## ABOUT THIS EXERCISE
Give back every entry exactly as it is written, but not the pictures.

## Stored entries
--- START ---

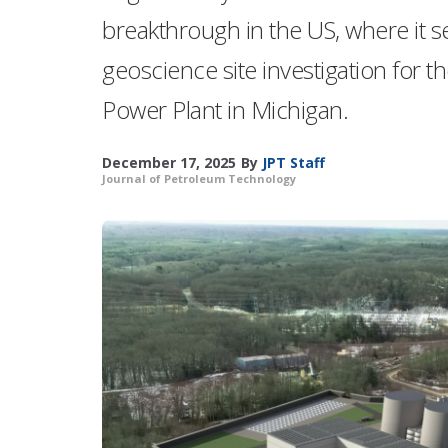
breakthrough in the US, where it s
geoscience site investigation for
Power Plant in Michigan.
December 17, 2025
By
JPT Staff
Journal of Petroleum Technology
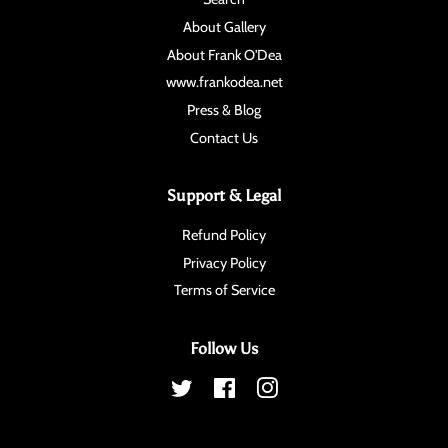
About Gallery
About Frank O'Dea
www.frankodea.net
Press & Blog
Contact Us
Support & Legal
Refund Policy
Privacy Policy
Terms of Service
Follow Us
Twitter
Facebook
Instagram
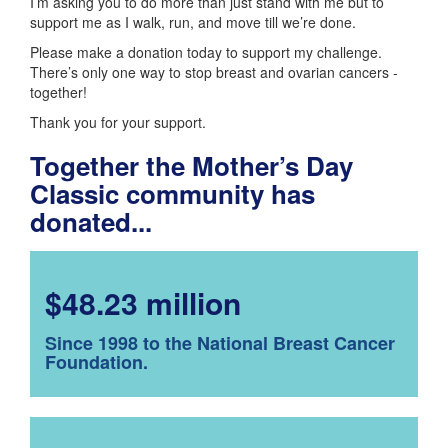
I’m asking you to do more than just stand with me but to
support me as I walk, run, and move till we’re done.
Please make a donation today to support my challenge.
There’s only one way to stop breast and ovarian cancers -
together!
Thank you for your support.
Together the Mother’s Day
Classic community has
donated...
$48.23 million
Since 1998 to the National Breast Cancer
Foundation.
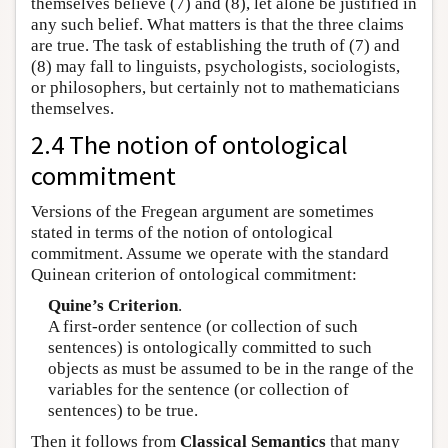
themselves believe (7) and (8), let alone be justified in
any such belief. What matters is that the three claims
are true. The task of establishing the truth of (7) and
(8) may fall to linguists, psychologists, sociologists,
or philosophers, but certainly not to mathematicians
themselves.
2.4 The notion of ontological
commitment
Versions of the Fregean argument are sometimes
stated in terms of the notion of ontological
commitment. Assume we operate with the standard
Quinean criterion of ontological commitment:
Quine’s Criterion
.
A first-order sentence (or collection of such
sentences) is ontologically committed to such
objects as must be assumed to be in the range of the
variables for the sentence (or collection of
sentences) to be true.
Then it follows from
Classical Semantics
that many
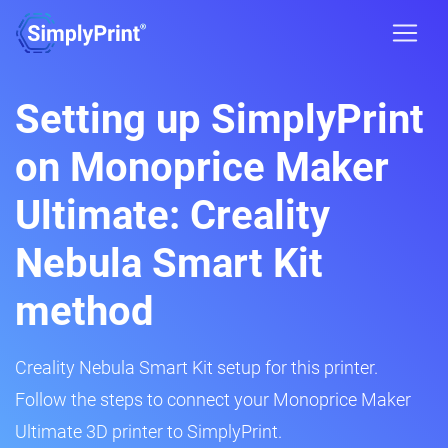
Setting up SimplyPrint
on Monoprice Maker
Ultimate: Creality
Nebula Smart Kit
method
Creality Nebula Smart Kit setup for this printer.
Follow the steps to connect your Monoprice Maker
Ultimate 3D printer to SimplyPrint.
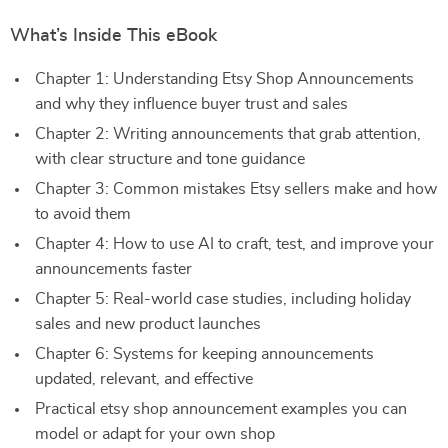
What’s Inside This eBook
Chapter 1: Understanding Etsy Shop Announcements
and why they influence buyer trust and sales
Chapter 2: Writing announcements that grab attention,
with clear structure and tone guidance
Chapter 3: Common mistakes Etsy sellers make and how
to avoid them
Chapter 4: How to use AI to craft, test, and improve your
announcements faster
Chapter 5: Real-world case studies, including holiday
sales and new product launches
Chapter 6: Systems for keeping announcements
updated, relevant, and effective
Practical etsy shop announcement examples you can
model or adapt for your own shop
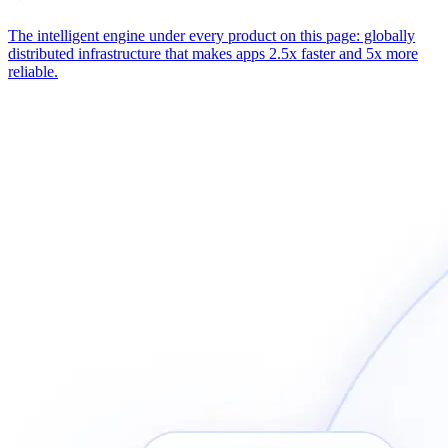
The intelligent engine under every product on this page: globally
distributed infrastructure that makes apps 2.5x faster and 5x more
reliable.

--- END ---

## EXERCISE ANSWER
breakthrough in the US, where it s
geoscience site investigation for
Power Plant in Michigan.
December 17, 2025
By
JPT Staff
Journal of Petroleum Technology
About Gallery
About Frank O'Dea
www.frankodea.net
Press & Blog
Contact Us
Support & Legal
Refund Policy
Privacy Policy
Terms of Service
Follow Us
Twitter
Facebook
Instagram
I’m asking you to do more than just stand with me but to
support me as I walk, run, and move till we’re done.
Please make a donation today to support my challenge.
There’s only one way to stop breast and ovarian cancers -
together!
Thank you for your support.
Together the Mother’s Day
Classic community has
donated...
$48.23 million
Since 1998 to the National Breast Cancer
Foundation.
themselves believe (7) and (8), let alone be justified in
any such belief. What matters is that the three claims
are true. The task of establishing the truth of (7) and
(8) may fall to linguists, psychologists, sociologists,
or philosophers, but certainly not to mathematicians
themselves.
2.4 The notion of ontological
commitment
Versions of the Fregean argument are sometimes
stated in terms of the notion of ontological
commitment. Assume we operate with the standard
Quinean criterion of ontological commitment:
Quine’s Criterion
.
A first-order sentence (or collection of such
sentences) is ontologically committed to such
objects as must be assumed to be in the range of the
variables for the sentence (or collection of
sentences) to be true.
Then it follows from
Classical Semantics
that many
Setting up SimplyPrint
on Monoprice Maker
Ultimate: Creality
Nebula Smart Kit
method
Creality Nebula Smart Kit setup for this printer.
Follow the steps to connect your Monoprice Maker
Ultimate 3D printer to SimplyPrint.
What’s Inside This eBook
Chapter 1: Understanding Etsy Shop Announcements
and why they influence buyer trust and sales
Chapter 2: Writing announcements that grab attention,
with clear structure and tone guidance
Chapter 3: Common mistakes Etsy sellers make and how
to avoid them
Chapter 4: How to use AI to craft, test, and improve your
announcements faster
Chapter 5: Real-world case studies, including holiday
sales and new product launches
Chapter 6: Systems for keeping announcements
updated, relevant, and effective
Practical etsy shop announcement examples you can
model or adapt for your own shop
The intelligent engine under every product on this page: globally
distributed infrastructure that makes apps 2.5x faster and 5x more
reliable.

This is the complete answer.